In Thailand, it was remake as a Thai TV series titled My Sassy Girl started airing on October 11, 2021, on True Asian More starred by Jarinya Sirimongkolsakul and Nutthasit Kotimanuswanich.

===American film===

This American remake of the film is set in New York City's Central Park and Upper East Side. Director Yann Samuell states "It's a fable about destiny, in the end." whilst Jesse Bradford who plays the lead protagonist summarized the movie as "a romantic comedy about how they pull each other to a more healthy place by virtue of their relationship."

===Indian films===
An uncredited Bollywood version called Ugly Aur Pagli starring Ranvir Shorey and Mallika Sherawat was released on August 1, 2008. The movie is directed by Sachin Khot.

A Telugu remake of the film was made starring Bharat and Videesha.
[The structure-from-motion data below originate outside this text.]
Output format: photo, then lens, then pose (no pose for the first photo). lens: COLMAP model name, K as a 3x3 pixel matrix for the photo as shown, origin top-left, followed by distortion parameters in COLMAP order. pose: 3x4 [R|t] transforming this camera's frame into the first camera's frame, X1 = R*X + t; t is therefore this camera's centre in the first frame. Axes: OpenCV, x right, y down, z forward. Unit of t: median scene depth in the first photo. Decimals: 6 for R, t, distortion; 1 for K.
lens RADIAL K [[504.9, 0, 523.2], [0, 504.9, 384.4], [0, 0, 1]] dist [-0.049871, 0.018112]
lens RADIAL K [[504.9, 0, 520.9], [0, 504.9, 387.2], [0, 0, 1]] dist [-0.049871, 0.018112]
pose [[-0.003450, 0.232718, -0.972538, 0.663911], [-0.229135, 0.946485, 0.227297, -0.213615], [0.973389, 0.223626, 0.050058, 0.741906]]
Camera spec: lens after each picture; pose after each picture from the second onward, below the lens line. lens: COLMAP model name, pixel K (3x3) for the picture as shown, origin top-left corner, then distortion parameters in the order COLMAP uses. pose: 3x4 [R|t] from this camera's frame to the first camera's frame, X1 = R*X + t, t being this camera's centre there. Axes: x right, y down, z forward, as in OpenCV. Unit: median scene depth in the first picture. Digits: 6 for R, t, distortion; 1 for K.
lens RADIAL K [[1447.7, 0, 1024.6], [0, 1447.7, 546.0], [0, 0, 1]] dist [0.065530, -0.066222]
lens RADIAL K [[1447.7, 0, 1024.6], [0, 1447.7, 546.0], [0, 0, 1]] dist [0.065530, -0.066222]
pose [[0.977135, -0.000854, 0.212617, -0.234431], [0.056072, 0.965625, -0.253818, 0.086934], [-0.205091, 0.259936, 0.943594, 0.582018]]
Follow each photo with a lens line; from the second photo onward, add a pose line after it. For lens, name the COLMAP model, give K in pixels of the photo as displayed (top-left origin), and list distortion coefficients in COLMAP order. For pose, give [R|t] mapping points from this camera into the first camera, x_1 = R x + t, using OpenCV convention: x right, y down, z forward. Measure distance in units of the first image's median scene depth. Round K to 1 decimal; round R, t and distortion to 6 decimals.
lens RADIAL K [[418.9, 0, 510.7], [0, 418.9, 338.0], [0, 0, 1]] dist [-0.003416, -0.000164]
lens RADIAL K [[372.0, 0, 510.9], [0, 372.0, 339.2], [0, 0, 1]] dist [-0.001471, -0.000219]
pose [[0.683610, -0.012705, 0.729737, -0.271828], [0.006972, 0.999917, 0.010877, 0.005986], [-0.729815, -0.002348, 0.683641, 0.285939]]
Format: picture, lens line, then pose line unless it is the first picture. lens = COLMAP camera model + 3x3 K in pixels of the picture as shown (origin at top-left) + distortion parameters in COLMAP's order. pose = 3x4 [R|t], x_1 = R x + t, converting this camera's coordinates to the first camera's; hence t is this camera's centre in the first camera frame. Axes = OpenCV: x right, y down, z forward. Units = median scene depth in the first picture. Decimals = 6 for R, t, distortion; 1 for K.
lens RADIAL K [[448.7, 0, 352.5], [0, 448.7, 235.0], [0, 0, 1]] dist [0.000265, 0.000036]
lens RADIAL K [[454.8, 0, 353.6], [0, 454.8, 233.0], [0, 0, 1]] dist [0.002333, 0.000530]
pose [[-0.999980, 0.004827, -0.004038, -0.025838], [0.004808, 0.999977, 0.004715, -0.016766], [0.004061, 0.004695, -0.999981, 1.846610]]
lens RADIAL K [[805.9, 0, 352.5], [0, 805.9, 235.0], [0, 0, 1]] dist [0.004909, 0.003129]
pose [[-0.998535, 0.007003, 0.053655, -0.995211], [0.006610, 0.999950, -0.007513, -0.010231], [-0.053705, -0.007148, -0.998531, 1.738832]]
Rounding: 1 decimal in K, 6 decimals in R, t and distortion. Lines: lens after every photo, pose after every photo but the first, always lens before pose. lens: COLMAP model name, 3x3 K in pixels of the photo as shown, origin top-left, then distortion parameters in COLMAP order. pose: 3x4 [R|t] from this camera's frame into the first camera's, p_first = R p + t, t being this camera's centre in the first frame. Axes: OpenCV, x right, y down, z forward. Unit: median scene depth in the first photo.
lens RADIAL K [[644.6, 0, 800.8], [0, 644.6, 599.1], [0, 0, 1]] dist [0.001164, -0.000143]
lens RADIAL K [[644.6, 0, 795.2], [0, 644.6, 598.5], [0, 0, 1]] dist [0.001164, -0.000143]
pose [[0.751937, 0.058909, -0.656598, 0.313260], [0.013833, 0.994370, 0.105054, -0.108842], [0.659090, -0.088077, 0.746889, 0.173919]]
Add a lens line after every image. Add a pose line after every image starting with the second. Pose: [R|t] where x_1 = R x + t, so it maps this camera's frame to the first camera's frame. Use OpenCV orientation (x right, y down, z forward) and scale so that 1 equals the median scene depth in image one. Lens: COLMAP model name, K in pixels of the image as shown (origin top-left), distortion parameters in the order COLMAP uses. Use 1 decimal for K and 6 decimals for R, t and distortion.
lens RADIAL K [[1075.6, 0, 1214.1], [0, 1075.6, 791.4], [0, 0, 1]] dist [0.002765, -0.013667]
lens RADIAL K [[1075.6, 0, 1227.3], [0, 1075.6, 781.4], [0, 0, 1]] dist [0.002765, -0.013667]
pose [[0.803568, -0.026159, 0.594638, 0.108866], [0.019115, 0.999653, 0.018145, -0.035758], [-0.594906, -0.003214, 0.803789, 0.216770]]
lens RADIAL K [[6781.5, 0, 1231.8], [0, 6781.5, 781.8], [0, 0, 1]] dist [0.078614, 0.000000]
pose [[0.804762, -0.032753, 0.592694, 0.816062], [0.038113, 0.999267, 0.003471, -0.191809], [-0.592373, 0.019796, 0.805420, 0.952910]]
It was titled Maa Iddhari Madhya.

A Malayalam remake titled White was also made starring Mammootty and Huma Qureshi (in double role) with some changes. While another Malayalam movie Vinodayathra was reported to have scenes inspired from this movie.

===Chinese film===

A Chinese version named My Sassy Girl 2 (我的野蠻女友2) directed by Joe Ma stars Lynn Hung and Leon Jay Williams was released in 2010.

===Nepali film===

A Nepali version titled Sano Sansar was released on 12 September 2008 and became very popular amongst teenagers in the country.

===Lithuanian film===
A Lithuanian version titled Moterys meluoja geriau: Robertėlis was released on 3 August 2018. It was based on the characters form a popular local TV drama.

===Philippine film===

A Filipino version of My Sassy Girl was announced in 2021, to be starred by Toni Gonzaga and Pepe Herrera. Filming and production completed in the same year. The film will be released on 31 January 2024.

===Indonesian film===
An Indonesian version directed by Fajar Bustomi, and starring Tiara Andini and Jefri Nichol. This version was released on June 23, 2022.

==Sequel and references==
Cha Tae-hyun starred in the direct sequel, My New Sassy Girl, which was released in China on April 22, 2016, and South Korea on May 5 as a South Korean-Chinese co-production. The movie was not as well-received as its original.

Cha Tae-hyun has made cameo appearances in Jun Ji-hyun's film Windstruck (whose ending scene at the train station is very similar to that of My Sassy Girl) and TV series The Legend of the Blue Sea (Episode 4, where he makes reference to Jun's character's history as "sassy"). A poster of My Sassy Girl appears in My Love from the Star (Episode 5) as one of the previous hit films by Jun's character.